(Beginning of INPUT)

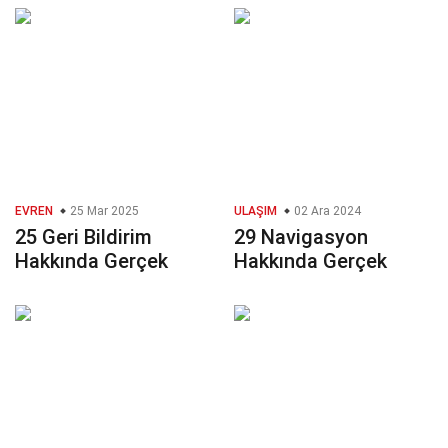
EVREN
25 Mar 2025
ULAŞIM
02 Ara 2024
25 Geri Bildirim
29 Navigasyon
Hakkında Gerçek
Hakkında Gerçek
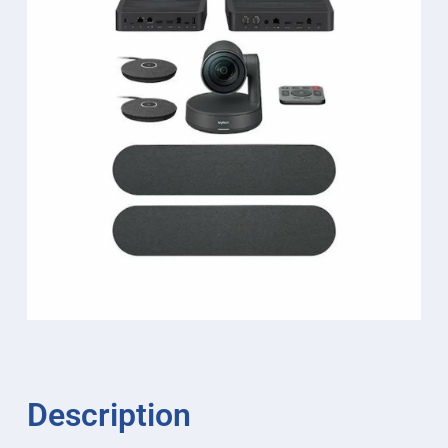
Description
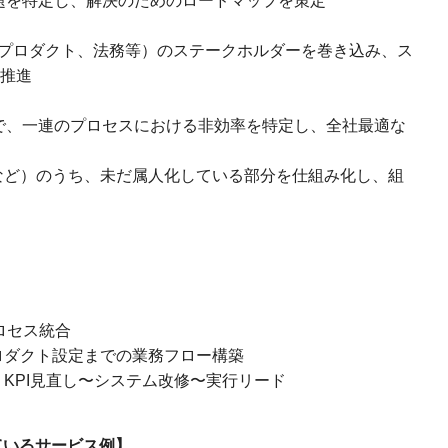
題を特定し、解決のためのロードマップを策定
、プロダクト、法務等）のステークホルダーを巻き込み、ス
推進
で、一連のプロセスにおける非効率を特定し、全社最適な
など）のうち、未だ属人化している部分を仕組み化し、組
ロセス統合
ロダクト設定までの業務フロー構築
KPI見直し〜システム改修〜実行リード
っているサービス例】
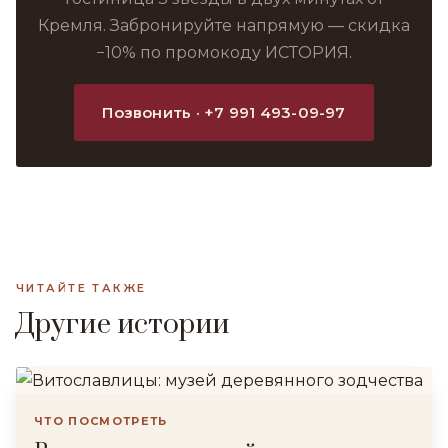
Кремля. Забронируйте напрямую — скидка
−10% по промокоду ИСТОРИЯ.
Позвонить · +7 991 493-09-97
ЧИТАЙТЕ ТАКЖЕ
Другие истории
ЧТО ПОСМОТРЕТЬ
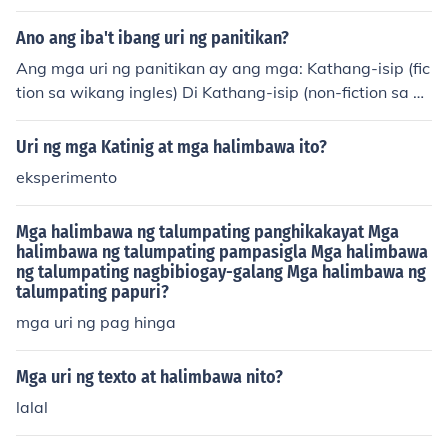
Ano ang iba't ibang uri ng panitikan?
Ang mga uri ng panitikan ay ang mga: Kathang-isip (fic
tion sa wikang ingles) Di Kathang-isip (non-fiction sa wi
kang ingles)
Uri ng mga Katinig at mga halimbawa ito?
eksperimento
Mga halimbawa ng talumpating panghikakayat Mga
halimbawa ng talumpating pampasigla Mga halimbawa
ng talumpating nagbibiogay-galang Mga halimbawa ng
talumpating papuri?
mga uri ng pag hinga
Mga uri ng texto at halimbawa nito?
lalal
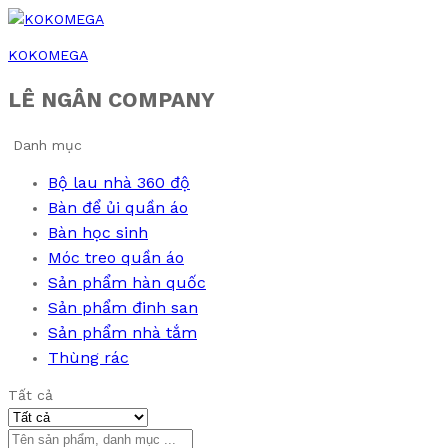
KOKOMEGA
LÊ NGÂN COMPANY
Danh mục
Bộ lau nhà 360 độ
Bàn để ủi quần áo
Bàn học sinh
Móc treo quần áo
Sản phẩm hàn quốc
Sản phẩm đinh san
Sản phẩm nhà tắm
Thùng rác
Tất cả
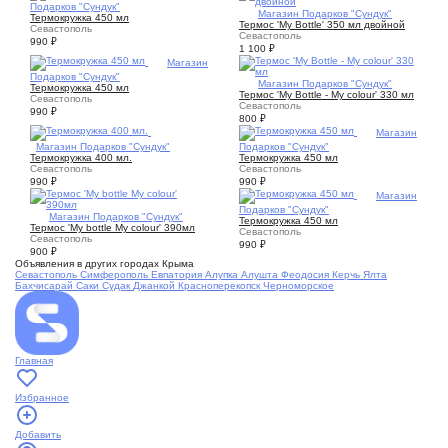
Подарков "Сундук"
1
Магазин Подарков "Сундук"
Термокружка 450 мл
Термос 'My Bottle' 350 мл двойной
Севастополь
Севастополь
990
₽
1 100
₽
1
Магазин
Подарков "Сундук"
1
Магазин Подарков "Сундук"
Термокружка 450 мл
Термос 'My Bottle - My colour' 330 мл
Севастополь
Севастополь
990
₽
800
₽
1
Магазин
1
Магазин Подарков "Сундук"
Подарков "Сундук"
Термокружка 400 мл.
Термокружка 450 мл
Севастополь
Севастополь
990
₽
990
₽
1
Магазин
Подарков "Сундук"
1
Магазин Подарков "Сундук"
Термокружка 450 мл
Термос 'My bottle My colour' 390мл
Севастополь
Севастополь
990
₽
900
₽
Объявления в других городах Крыма
Севастополь
Симферополь
Евпатория
Алупка
Алушта
Феодосия
Керчь
Ялта
Бахчисарай
Саки
Судак
Джанкой
Красноперекопск
Черноморское
Главная
Избранное
Добавить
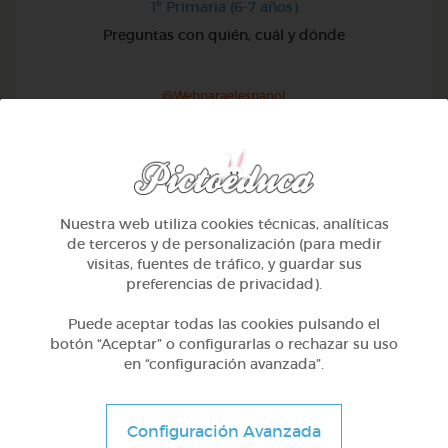
1º Primaria (6-7 años)
Preguntas con quién, cuál y dónde
@Webparaelespanol
Nuestra web utiliza cookies técnicas, analíticas
de terceros y de personalización (para medir
visitas, fuentes de tráfico, y guardar sus
preferencias de privacidad).
Puede aceptar todas las cookies pulsando el
botón “Aceptar” o configurarlas o rechazar su uso
en “configuración avanzada”.
1º Primaria (6-7 años)
Configuración Avanzada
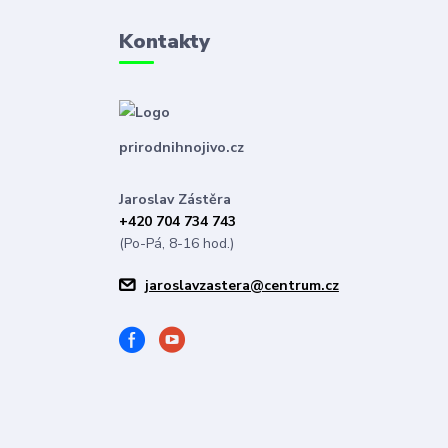
Kontakty
prirodnihnojivo.cz
Jaroslav Zástěra
+420 704 734 743
(Po-Pá, 8-16 hod.)
jaroslavzastera@centrum.cz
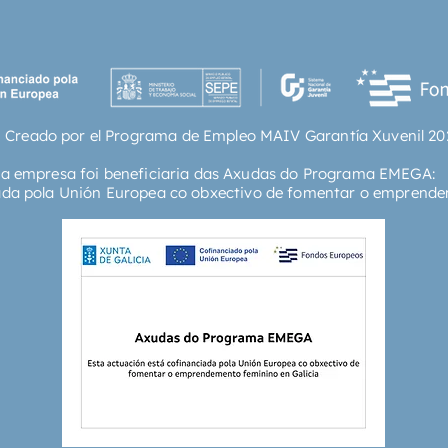
 Creado por el Programa de Empleo MAIV Garantía Xuvenil 20
ta empresa foi beneficiaria das Axudas do Programa EMEGA:
ada pola Unión Europea co obxectivo de fomentar o emprende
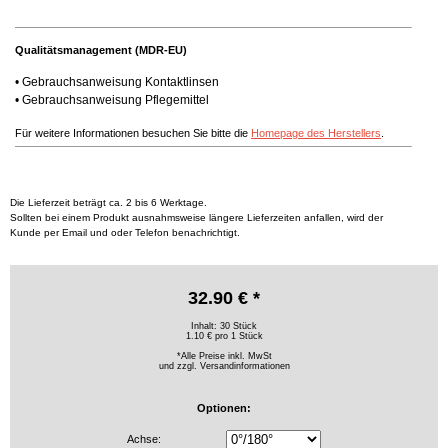
Qualitätsmanagement (MDR-EU)
•
Gebrauchsanweisung Kontaktlinsen
•
Gebrauchsanweisung Pflegemittel
Für weitere Informationen besuchen Sie bitte die
Homepage des Herstellers
.
Die Lieferzeit beträgt ca. 2 bis 6 Werktage.
Sollten bei einem Produkt ausnahmsweise längere Lieferzeiten anfallen, wird der
Kunde per Email und oder Telefon benachrichtigt.
32.90 € *
Inhalt: 30 Stück
1.10 € pro 1 Stück
*Alle Preise inkl. MwSt
und zzgl.
Versandinformationen
Optionen:
Achse:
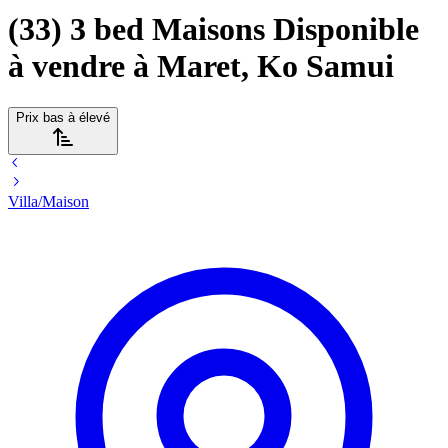
(33) 3 bed Maisons Disponible
à vendre à Maret, Ko Samui
Prix bas à élevé
Villa/Maison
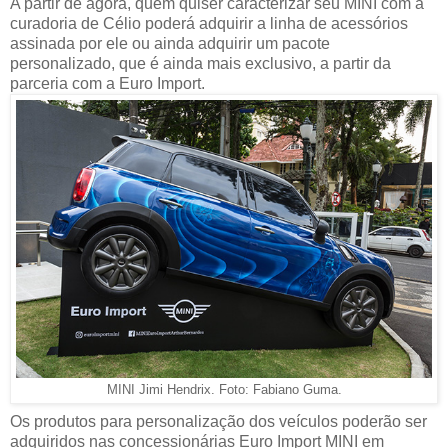
A partir de agora, quem quiser caracterizar seu MINI com a
curadoria de Célio poderá adquirir a linha de acessórios
assinada por ele ou ainda adquirir um pacote
personalizado, que é ainda mais exclusivo, a partir da
parceria com a Euro Import.
MINI Jimi Hendrix. Foto: Fabiano Guma.
Os produtos para personalização dos veículos poderão ser
adquiridos nas concessionárias Euro Import MINI em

(End of INPUT)

_WHAT THE TASK ASKS_. Write only the number of lines in the records that include the word "ingles".

_RESPONSE_. 2